TEXT EXCERPT:
Is my Income-Driven Repayment (IDR) loan forgiveness taxable?
The law that prevented student loan relief from being taxed expired on December 31, 2025. IDR loan forgiveness is scheduled to be taxable starting in 2026. Read more about tax changes here.
If debt relief was decided in 2025, no taxes need to be paid on the amount forgiven.
If debt relief is decided in 2026 or later, it may be taxable. Make an appointment with SF Financial Counseling to help you prepare.
How do I find my federal student loan information?
You can find information about current loans and identify your loan servicer by logging into StudentAid.gov using your FSA ID. If you haven’t logged into the Federal Student Aid website since May 2015, you probably don’t have an FSA ID but can easily create one.
To manage your student loan payments, enroll in a different repayment plan, or take other actions such as requesting a forbearance or deferment, log into your student loan servicer’s website.
How do I decide which student loan repayment plan is right for me?
The Office of Federal Student Aid’s Loan Simulator tool can help to estimate monthly payments under various plans and choose a repayment option tailored to your needs and goals—such as qualifying for Public Service Loan Forgiveness, making the lowest monthly payments, or minimizing costs over the life of the loan. It can also help you determine whether to consolidate your student loans.
I am repaying student loans for the first time. What do I need to know?
If you are entering repayment for the first time, you will need to:
- Update your contact information on StudentAid.gov as well as your loan servicer’s website (you can identify your servicer by logging into StudentAid.gov).
- Choose a loan repayment plan best suited to your needs. You can compare plans using Federal Student Aid’s Loan Simulator.

EXERCISE TASKS:
1. Transcribe the stretch of the student loan FAQ from "If debt relief is" through "easily create one.".
2. According to the student loan FAQ, on what date did the law that kept student loan relief from being taxed expire?
3. Write the next part of the student loan FAQ, picking up after its final line.

[Extracted records]
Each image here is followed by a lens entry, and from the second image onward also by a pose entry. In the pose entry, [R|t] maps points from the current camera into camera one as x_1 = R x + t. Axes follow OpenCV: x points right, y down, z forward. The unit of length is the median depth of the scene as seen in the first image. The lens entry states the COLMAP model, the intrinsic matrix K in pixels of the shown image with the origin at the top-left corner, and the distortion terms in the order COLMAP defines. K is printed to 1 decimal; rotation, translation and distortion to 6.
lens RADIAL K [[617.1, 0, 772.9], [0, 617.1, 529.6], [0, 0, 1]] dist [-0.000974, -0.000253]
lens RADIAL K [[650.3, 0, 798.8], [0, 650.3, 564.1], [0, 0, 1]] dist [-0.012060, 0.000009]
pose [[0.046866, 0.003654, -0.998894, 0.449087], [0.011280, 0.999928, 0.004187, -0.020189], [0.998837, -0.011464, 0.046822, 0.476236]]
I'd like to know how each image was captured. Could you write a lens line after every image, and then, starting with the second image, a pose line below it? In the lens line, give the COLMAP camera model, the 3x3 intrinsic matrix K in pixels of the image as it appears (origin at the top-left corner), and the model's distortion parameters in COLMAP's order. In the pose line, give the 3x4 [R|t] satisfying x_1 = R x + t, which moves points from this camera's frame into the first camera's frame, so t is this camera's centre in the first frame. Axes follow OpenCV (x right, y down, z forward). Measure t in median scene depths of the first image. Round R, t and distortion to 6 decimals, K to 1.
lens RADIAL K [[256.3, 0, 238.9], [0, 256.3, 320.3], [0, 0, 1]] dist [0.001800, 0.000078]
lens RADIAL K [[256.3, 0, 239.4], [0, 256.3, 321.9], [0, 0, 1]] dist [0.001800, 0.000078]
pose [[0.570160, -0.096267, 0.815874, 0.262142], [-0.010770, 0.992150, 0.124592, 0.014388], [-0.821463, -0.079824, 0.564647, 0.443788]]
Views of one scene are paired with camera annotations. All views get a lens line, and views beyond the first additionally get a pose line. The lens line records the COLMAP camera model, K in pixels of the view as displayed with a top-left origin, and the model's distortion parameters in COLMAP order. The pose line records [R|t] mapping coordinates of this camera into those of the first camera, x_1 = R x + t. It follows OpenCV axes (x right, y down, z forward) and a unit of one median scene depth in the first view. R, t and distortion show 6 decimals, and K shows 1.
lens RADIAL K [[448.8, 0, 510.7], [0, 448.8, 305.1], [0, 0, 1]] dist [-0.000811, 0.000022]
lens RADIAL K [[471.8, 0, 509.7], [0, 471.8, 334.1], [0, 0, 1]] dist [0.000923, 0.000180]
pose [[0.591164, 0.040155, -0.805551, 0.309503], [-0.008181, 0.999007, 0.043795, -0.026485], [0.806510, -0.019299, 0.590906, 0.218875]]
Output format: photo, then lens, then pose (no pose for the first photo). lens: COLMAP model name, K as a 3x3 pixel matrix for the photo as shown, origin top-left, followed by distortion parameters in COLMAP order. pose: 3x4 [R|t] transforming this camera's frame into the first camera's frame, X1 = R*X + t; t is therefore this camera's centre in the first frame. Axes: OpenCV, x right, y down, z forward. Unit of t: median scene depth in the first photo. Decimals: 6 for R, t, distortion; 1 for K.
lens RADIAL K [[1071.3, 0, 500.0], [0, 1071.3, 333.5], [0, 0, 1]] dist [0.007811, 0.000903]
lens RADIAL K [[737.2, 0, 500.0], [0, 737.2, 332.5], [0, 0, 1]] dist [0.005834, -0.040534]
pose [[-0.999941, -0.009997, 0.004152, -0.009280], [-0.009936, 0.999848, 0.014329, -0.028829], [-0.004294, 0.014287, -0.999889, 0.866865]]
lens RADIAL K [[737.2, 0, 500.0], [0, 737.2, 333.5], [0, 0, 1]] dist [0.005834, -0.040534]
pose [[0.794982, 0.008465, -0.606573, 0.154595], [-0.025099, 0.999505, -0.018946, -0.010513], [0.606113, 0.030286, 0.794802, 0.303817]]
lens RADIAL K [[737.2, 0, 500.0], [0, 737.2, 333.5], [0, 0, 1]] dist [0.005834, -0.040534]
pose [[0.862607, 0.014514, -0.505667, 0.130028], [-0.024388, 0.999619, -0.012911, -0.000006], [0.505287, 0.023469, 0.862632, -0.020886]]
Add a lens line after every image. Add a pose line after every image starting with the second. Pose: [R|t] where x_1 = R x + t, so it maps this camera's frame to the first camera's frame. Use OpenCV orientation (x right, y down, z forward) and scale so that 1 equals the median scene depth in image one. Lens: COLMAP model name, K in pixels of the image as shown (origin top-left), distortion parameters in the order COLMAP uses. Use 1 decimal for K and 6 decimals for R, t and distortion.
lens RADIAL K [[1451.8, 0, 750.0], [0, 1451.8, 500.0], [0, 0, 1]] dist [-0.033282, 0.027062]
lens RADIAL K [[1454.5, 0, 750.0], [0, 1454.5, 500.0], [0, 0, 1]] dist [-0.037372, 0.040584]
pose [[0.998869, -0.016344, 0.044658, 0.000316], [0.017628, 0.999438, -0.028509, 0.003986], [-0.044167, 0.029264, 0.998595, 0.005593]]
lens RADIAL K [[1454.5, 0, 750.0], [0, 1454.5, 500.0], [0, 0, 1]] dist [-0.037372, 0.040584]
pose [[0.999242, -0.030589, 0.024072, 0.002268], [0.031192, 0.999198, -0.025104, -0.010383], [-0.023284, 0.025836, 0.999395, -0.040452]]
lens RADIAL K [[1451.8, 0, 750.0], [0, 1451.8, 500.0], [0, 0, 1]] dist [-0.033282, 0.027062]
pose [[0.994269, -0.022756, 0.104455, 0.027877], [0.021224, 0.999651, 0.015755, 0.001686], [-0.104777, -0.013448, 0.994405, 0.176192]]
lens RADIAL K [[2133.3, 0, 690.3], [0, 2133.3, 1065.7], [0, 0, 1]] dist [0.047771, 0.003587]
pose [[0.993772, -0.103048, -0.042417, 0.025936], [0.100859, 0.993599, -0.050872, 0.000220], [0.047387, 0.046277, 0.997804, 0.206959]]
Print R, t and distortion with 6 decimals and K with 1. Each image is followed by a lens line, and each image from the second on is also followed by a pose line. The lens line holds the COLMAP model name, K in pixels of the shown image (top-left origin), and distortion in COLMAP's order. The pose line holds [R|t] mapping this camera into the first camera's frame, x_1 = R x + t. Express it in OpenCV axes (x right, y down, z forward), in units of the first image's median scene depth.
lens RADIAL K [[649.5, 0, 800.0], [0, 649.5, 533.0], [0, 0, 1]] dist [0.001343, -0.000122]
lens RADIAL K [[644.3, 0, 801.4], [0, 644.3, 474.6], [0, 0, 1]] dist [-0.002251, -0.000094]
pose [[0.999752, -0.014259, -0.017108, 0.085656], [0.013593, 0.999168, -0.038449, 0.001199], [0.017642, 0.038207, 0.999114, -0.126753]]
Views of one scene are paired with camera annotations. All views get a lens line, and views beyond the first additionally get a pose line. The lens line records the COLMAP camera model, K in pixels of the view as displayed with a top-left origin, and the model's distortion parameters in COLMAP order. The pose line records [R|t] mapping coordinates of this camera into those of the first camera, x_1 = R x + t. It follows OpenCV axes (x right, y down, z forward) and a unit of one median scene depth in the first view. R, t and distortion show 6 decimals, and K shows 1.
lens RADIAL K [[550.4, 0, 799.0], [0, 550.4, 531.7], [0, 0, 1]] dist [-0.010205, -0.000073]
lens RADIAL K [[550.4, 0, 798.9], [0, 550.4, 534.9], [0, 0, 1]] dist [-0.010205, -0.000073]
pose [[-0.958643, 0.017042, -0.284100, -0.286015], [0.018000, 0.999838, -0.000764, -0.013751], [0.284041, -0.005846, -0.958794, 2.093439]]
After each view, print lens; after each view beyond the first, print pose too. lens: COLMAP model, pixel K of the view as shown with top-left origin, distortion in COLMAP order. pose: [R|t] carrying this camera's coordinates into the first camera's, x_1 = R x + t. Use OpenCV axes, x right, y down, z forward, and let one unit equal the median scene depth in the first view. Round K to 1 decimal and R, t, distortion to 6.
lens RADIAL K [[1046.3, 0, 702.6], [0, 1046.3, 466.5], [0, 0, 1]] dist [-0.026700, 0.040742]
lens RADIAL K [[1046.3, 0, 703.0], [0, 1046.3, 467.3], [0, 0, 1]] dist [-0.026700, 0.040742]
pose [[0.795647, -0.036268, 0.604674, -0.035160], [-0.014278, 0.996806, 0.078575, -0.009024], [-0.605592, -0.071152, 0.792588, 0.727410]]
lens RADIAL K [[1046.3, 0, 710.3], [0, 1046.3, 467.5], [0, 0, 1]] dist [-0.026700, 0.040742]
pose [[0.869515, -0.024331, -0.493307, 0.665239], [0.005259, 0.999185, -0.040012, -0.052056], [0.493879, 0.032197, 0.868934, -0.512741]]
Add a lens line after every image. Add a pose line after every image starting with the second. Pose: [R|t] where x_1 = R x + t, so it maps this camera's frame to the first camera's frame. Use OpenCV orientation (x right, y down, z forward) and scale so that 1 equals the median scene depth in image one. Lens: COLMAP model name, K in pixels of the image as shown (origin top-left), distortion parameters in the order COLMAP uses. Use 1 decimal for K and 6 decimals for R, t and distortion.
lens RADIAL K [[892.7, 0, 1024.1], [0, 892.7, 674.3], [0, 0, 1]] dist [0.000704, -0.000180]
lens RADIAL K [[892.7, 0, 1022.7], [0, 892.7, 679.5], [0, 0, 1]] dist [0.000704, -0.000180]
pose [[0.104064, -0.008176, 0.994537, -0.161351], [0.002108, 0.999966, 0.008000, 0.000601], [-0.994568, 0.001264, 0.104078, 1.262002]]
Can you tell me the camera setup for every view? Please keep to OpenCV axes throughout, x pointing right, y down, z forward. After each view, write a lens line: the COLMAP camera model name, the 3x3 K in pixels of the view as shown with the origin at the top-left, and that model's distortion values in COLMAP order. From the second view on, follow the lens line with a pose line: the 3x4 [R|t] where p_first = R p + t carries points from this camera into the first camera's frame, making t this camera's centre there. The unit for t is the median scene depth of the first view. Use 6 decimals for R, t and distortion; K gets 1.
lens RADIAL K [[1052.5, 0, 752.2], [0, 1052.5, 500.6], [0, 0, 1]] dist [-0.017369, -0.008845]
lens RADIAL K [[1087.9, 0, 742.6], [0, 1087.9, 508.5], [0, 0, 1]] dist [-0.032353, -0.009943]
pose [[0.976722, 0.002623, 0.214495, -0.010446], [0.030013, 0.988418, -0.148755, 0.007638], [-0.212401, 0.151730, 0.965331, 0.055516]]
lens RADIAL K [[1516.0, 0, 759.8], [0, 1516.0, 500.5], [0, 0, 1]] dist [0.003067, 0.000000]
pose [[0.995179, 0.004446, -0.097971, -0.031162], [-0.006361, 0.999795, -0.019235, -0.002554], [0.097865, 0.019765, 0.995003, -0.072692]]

ANSWERS FOR THE EXERCISE:
1.
If debt relief is decided in 2026 or later, it may be taxable. Make an appointment with SF Financial Counseling to help you prepare.
How do I find my federal student loan information?
You can find information about current loans and identify your loan servicer by logging into StudentAid.gov using your FSA ID. If you haven’t logged into the Federal Student Aid website since May 2015, you probably don’t have an FSA ID but can easily create one.

2. December 31, 2025

3.
- Enroll in autopay or manually make a payment on your loan servicer’s website.
The Office of Federal Student Aid offers further guidance on what to expect and important actions to take. Access step-by-step guidance, FAQs, and get support here.
If you left school within the past 6 – 9 months, you may still be in your automatic grace period, meaning that payments are not yet due (note: depending on the type of loans borrowed, interest can still accrue during this time).
What records do I need to keep to ensure I remain eligible for lower payments and/or debt relief programs?
As policies shift, it is important to keep a record of your payment history and loan details. Save your digital and paper records in case you need to furnish proof.
You can:
- Download loan/payment history and save records from studentaid.gov
- Screenshot payment trackers on FSA.gov portals
- If you have already received debt relief, keep copies of any documents related to the discharge of your debt
- Borrowers seeking to enroll in IDR should apply and take screenshots to prove your application was submitted. Call your servicer and request to be put into a processing forbearance.
Where do I go for help with my federal student loans?
Problems with your federal student loan debt might include:
- Challenges reaching your student loan servicer or excessively long wait times
- Inaccurate information from your servicer
- Incorrect information on your credit report related to your federal student loans, including debt that has already been repaid
Help is available!
File a Complaint with California’s Student Loan Ombudsperson
California’s Department of Financial Protection and Innovation (DFPI) has a Student Loan Ombudsperson who is here to help you. Contact them with questions or file a complaint here.
Get Help through Congressional Casework
If you are having an issue with your federal student loans, your U.S. Senator or Representative’s casework team may be able to help you. You can complete a casework request for your elected officials here:
- Congresswoman Nancy Pelosi (for San Francisco residents)
- Senator Alex Padilla
- Senator Adam Schiff
Note that you will need to complete a privacy waiver to allow a caseworker to act on your behalf.